Hala Alyan’s Salt Houses reviewed by
Strategic Partnerships Manager Pauline Lemasson
Back in July, the Library’s first Writer-in-Residence Viet Thanh Nguyen spoke about being a refugee during his talk at the Library as part of his presentation of his newly edited collection The Displaced: Refugee Writers on Refugee Lives. He asked, how long can a person claim the title of refugee, and can one continue to do so even after attaining middle class status? A poignant question posed by Nguyen, who remembers being separated from his parents for several months when they first arrived in the U.S. as a refugee family, and who will later win the Pulitzer Prize for Fiction and the MacArthur Foundation “genius grant.” Nguyen wants to hold on to his status as a refugee, partly to honor the path he and his family took to come to their new country, but perhaps more importantly to challenge our perceptions of who a refugee is and can later become.
Hala Alyan’s does a similar thing with her debut novel Salt Houses, a beautifully rendered saga that traces the displacement of a Palestinian family through the multiple places they move to and the subsequent generations that follow. This is not a story about a displaced family that find themselves in limbo and lingering in a tented encampment. However, their middle class standing doesn’t protect them from the deeply painful sense of longing that comes from the loss of home and country, possibly forever.
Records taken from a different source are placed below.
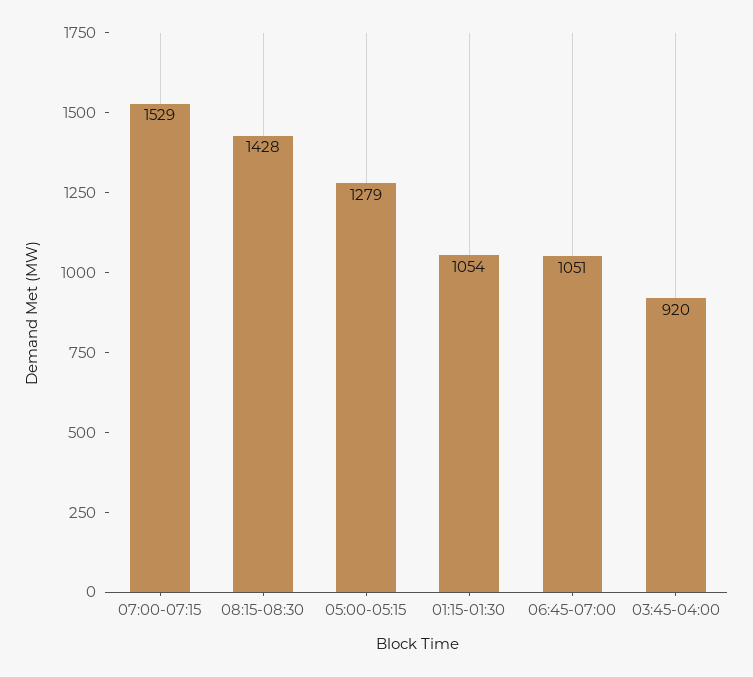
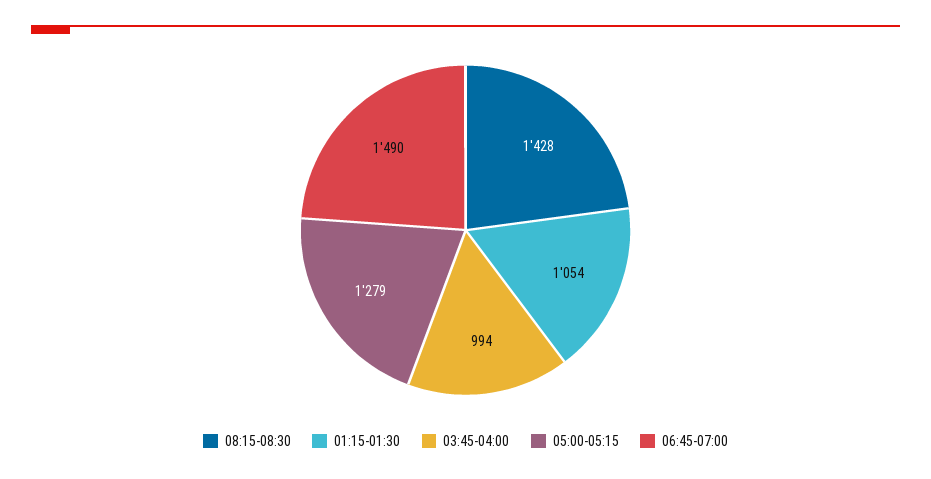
  {
-   "07:00-07:15": 1529,
    "08:15-08:30": 1428,
    "05:00-05:15": 1279,
    "01:15-01:30": 1054,
-   "06:45-07:00": 1051,
+   "06:45-07:00": 1490,
-   "03:45-04:00": 920
+   "03:45-04:00": 994
  }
Each chapter is devoted to a member of this family, opening with that of the matriarch, Salma, in 1963 in Nablus, Palestine, after they moved from Jaffa. The mother longs for her former home she knows she will never return to, her sadness temporarily abated as she prepares for the wedding of her youngest daughter. As the story flows from one family member to another across decades of time, the reader gets drawn into the intricacies and conflicts like in any good family drama genre. With Alyan’s keen observation, even a well-worn battle between a mother and her teenaged daughter over what the latter should wear is nuanced because of the inherited trauma of what has been lost and taken away.
I was drawn to Alyan’s book because of an NPR interview that she did in 2017 where she talks about the importance of objects, especially for people displaced from their homes and countries. One of the book’s opening scenes describes Salma buying a coffee set in a market, a simple act infused with significance because it reminds her of a set that was lost after her family’s many moves. Alyan builds her book on small moments like these, against the backdrop of the larger landscape of war and conflict, that make a truly engaging read with many truths and insights.
Hala Alyan is the Library’s Fall 2018 Visiting Fellow and will speak at the Library on Wednesday 10 October about her novel-in-progress The Arsonists’ City.